**Dataset entries:**

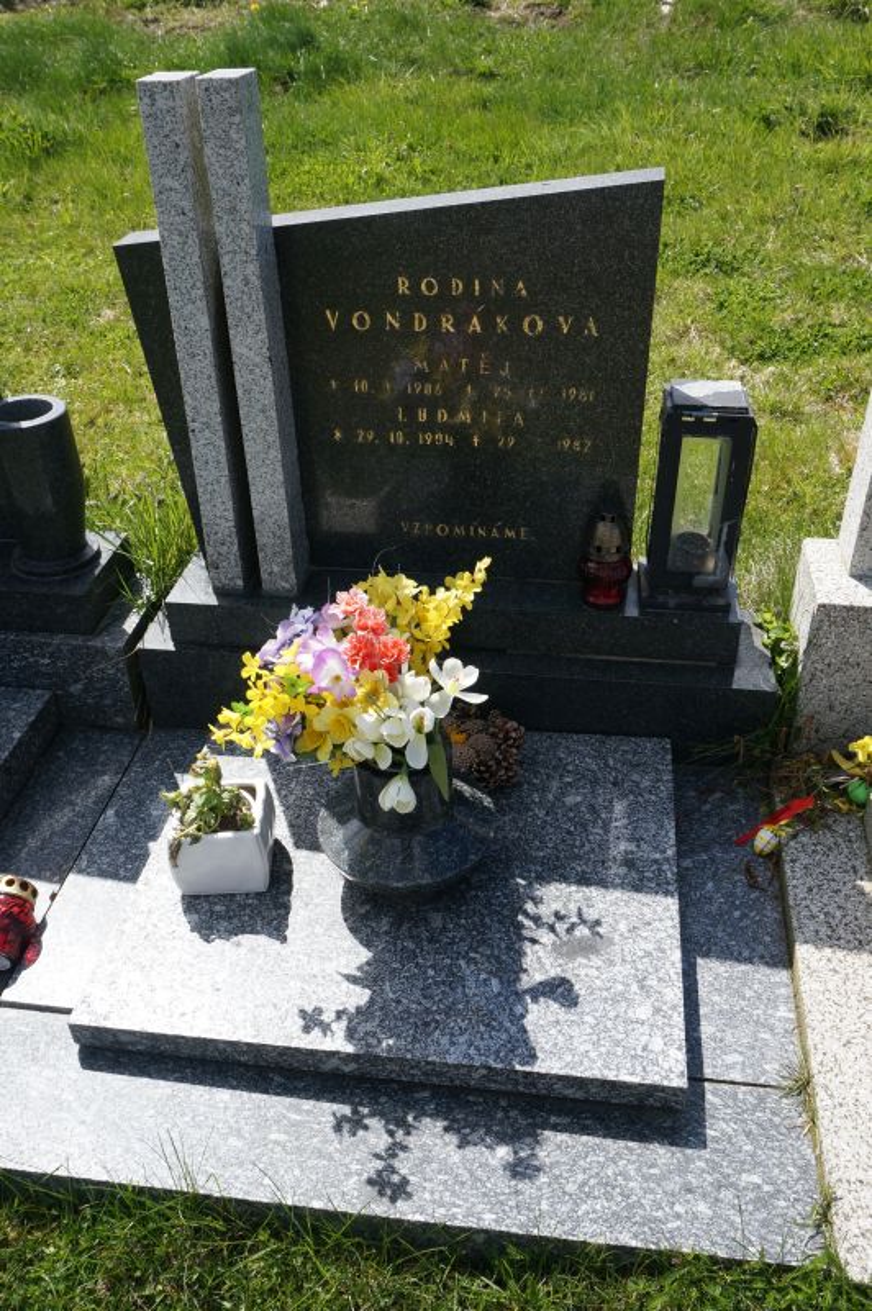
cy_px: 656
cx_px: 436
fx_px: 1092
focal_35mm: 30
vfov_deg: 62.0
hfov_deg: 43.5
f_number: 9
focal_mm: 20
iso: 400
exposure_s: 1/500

--

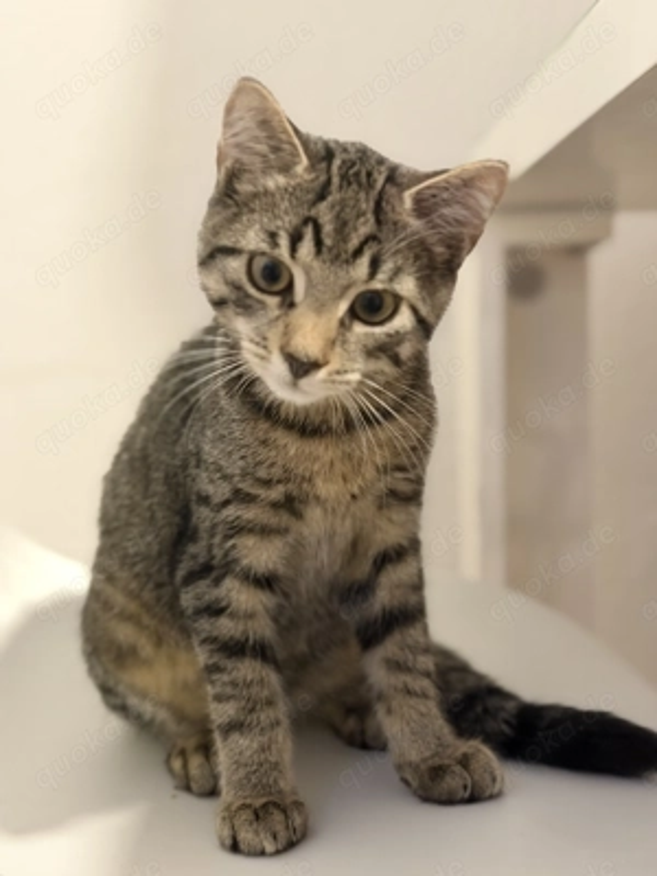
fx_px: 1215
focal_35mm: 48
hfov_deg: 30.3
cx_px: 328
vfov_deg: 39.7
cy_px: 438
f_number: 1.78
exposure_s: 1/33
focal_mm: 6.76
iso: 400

* * *

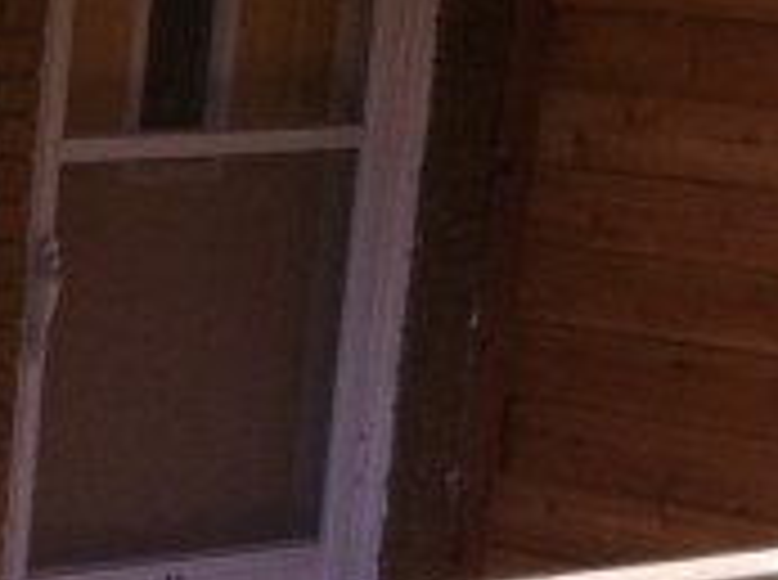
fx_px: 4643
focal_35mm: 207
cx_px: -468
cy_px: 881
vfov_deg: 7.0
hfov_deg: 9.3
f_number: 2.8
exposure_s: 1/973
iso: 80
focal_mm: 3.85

**WHAT THIS TASK INVOLVES:**
Could you transcribe the entries above word for word, from the line with "focal_35mm: 207" down to the line with "focal_mm: 3.85", keeping both?

**TASK RESPONSE:**
focal_35mm: 207
cx_px: -468
cy_px: 881
vfov_deg: 7.0
hfov_deg: 9.3
f_number: 2.8
exposure_s: 1/973
iso: 80
focal_mm: 3.85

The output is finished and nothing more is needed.